February 17, 2014

True Detective (Season 1)

Nic Pizzolatto
Detectives Rust Cohle (Matthew McConaughey) and Martin Hart (Woody Harrelson), opposite personalities, are paired up to track down a suspected serial killer that has recently killed a local Louisiana girl. 

There are monsters in the world. They are among us, lurking in the shadows. They prey upon women, upon small children. An ominous force. This evil immersed in the Louisiana Bayou adds a certain eeriness to it. It may be the soundtrack to the series, which at times sounds like Pink Floyd's The Machine. Or it may be the imagery, of the wicker bird traps suspended in the trees or the spooky mist that seems to float through the dark rooms. True Detective certainly knows the ingredients, and has all of them brewing. Junkies. Whores. Bible Thumpers. Junkyard Backyards. Wear and tear. Battered histories.

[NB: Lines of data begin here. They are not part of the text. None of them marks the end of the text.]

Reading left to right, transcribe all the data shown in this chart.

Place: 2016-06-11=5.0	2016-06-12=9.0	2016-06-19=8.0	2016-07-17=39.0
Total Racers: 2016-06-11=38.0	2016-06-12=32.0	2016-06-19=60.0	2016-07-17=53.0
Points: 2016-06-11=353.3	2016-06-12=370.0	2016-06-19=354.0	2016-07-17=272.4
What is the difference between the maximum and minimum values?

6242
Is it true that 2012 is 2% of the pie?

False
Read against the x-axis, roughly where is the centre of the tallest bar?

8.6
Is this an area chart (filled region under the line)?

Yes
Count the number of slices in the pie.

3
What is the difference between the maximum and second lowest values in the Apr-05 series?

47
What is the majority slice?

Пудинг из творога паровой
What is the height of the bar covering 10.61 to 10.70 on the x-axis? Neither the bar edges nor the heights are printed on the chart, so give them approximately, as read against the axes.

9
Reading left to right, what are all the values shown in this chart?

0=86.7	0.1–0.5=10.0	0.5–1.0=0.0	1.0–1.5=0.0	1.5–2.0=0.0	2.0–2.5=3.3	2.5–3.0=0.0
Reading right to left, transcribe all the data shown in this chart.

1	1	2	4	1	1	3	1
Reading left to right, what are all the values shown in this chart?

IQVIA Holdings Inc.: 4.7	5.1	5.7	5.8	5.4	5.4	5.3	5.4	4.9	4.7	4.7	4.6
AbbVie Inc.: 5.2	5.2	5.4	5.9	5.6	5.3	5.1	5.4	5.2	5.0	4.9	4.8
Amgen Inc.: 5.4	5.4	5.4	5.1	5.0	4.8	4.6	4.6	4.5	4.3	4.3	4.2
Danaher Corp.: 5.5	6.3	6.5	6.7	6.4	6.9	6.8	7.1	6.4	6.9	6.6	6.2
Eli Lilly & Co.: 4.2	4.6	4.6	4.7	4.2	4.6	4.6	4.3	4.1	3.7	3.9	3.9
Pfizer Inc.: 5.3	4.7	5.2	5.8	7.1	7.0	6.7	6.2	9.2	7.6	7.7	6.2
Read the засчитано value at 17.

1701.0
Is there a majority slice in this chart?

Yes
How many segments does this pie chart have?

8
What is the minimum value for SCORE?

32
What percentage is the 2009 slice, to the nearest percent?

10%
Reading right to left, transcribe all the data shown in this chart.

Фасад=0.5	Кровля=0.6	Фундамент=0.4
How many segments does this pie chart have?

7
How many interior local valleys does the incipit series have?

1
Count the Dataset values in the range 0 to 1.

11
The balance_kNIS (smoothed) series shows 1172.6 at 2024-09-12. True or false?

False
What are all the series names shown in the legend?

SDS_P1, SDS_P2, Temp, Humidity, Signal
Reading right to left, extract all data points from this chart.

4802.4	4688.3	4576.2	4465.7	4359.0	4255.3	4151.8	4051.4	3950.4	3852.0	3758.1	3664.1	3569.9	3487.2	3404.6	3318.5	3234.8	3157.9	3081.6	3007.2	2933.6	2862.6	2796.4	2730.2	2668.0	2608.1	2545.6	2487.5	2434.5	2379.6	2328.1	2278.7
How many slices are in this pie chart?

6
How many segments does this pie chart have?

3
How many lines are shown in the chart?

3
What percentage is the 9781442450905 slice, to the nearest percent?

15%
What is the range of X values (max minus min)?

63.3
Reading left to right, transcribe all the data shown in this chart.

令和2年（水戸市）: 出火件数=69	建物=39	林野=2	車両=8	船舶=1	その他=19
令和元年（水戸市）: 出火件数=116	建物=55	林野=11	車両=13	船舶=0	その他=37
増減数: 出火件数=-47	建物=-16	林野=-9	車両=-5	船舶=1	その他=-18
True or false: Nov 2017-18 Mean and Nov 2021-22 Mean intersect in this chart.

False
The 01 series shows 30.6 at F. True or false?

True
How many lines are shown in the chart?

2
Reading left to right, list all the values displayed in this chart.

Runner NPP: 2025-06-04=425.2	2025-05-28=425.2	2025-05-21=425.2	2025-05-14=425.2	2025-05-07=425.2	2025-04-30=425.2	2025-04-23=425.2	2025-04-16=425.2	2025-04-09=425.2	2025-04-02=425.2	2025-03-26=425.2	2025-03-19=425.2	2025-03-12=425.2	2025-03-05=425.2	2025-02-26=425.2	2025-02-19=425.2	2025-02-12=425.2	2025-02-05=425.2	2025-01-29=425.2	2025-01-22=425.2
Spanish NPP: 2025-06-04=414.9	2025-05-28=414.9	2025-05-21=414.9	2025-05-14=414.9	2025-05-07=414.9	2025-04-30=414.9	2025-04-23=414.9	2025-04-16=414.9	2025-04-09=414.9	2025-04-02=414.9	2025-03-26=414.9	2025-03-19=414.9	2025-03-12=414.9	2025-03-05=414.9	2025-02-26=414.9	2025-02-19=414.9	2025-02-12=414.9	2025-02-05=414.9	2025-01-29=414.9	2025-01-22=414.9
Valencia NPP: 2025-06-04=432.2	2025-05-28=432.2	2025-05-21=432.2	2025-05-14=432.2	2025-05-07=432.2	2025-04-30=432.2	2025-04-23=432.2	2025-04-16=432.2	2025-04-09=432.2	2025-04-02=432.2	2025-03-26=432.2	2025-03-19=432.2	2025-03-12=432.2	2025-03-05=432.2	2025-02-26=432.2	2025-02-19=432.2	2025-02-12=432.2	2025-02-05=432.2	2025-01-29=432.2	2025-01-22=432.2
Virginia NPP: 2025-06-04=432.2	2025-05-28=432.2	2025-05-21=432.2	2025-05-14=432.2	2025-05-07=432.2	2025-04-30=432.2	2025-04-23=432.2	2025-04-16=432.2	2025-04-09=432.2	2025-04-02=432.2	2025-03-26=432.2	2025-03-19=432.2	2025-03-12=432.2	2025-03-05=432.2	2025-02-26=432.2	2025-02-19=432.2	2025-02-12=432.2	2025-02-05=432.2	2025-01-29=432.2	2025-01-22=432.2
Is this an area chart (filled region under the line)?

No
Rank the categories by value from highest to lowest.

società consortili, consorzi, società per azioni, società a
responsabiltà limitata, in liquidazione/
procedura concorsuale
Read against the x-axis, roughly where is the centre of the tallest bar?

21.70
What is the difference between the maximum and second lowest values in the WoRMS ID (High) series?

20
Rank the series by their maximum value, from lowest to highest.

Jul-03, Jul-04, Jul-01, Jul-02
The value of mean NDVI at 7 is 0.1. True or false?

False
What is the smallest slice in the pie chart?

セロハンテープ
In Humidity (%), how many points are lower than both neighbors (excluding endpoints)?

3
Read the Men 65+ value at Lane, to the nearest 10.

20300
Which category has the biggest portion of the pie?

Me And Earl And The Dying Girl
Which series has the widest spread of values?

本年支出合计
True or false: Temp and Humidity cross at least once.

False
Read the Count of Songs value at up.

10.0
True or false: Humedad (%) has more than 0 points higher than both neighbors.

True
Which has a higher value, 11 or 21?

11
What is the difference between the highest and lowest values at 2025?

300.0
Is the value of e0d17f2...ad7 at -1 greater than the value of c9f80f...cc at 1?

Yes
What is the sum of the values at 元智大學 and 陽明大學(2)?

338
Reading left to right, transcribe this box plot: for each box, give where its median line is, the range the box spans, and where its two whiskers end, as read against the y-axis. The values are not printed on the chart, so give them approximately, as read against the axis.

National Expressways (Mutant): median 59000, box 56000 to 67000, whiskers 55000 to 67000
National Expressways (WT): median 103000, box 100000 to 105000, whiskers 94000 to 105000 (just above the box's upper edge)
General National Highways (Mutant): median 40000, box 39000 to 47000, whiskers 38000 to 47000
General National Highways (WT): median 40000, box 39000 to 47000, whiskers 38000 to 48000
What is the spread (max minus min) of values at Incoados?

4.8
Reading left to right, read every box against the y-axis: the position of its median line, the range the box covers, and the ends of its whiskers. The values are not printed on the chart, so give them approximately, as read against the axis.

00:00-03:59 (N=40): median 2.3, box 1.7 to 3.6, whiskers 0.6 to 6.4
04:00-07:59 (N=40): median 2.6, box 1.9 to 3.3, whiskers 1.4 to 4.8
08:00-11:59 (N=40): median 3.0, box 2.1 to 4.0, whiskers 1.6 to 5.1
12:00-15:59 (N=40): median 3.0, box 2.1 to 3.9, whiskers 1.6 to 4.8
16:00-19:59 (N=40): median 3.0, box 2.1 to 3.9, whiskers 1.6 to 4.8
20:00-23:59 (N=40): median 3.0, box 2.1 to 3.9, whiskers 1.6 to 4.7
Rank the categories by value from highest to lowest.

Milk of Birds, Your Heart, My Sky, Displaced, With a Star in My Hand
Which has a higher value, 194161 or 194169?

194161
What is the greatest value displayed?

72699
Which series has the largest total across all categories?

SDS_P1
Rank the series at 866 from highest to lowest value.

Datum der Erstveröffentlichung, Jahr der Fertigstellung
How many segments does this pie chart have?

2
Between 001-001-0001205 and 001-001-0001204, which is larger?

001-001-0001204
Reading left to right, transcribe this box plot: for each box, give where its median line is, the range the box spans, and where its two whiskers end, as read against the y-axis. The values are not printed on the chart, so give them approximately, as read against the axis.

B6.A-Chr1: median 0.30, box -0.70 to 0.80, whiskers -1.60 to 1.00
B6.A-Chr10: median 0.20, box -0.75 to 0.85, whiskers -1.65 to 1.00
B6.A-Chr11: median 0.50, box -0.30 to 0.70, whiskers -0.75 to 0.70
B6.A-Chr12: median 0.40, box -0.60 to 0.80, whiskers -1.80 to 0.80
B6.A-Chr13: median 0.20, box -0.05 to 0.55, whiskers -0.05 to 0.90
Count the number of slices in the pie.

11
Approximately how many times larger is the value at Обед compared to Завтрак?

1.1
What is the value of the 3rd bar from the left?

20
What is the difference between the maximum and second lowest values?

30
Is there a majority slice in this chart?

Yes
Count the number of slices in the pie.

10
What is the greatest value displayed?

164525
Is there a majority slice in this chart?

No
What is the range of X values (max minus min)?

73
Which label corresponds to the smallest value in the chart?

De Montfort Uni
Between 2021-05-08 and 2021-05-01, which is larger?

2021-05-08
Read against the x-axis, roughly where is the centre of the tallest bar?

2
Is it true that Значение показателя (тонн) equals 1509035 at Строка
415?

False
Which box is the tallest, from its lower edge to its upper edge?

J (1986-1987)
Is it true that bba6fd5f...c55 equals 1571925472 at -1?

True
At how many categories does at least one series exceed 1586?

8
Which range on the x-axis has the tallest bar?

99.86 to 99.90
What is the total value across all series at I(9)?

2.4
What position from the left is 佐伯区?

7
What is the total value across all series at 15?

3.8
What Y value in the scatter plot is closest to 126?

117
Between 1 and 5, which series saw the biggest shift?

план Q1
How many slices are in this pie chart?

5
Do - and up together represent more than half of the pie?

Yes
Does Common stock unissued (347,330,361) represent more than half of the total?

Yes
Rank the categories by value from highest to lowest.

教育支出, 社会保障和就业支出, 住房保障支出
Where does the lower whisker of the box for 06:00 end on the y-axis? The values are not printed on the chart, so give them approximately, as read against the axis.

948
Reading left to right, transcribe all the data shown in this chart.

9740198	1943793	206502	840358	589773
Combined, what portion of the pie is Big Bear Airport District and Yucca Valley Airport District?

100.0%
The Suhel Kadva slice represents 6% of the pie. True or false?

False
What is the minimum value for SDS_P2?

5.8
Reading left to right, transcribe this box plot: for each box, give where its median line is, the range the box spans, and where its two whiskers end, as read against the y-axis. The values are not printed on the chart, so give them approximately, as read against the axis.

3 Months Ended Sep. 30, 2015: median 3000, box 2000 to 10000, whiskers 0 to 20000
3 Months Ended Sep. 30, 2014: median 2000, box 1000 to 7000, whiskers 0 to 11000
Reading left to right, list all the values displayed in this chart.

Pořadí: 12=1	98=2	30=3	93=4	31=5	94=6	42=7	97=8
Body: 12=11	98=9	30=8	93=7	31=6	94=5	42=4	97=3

True Detective is one of those once in a lifetime series that you encounter. Once you're done watching, you're a changed person. For better or worse. And it's very difficult to give it proper treatment here, because it's just so smart and so elaborate that a simple review won't be able to cover it all. We can discuss how it's helping to usher in this Matthew McConaughey renaissance (a.k.a. McConaissance) stage - where we are seeing an actor completely reinvigorate his career from god-awful rom-coms in the early 2000's to serious dramatic roles in 2013. We can talk about how the show is almost a blend of The Wire mixed with the under-rated and forgotten Carnivale set in the backdrop of a demonic Louisiana much like True Blood. But that still doesn't reveal enough of the show's attributes. On paper, the show probably appears to be just another detective drama. But oh no. The first couple of episodes show you great performances and great writing. At that point you know it's a show worth watching. And then episode four shows you the greatest single-take in the history of television. And then episode five shows you that everything you thought regarding the direction of the story could be all wrong, and that it might be serviceable to go back and re-watch everything that you have already seen once because it's just not enough. 

If we are living in the second Golden Age of Television, True Detective is certainly a harbinger of it. It is saddening to see such life changing series like Breaking Bad fade away into the past. But if this series is any sign of whats to come, we haven't seen anything yet. Or perhaps we are in the middle of watching one of the greatest series ever made right before our very own eyes, right now. At least it's only the beginning. How the hell are we supposed to let go of these characters to make way for completely new ones next season?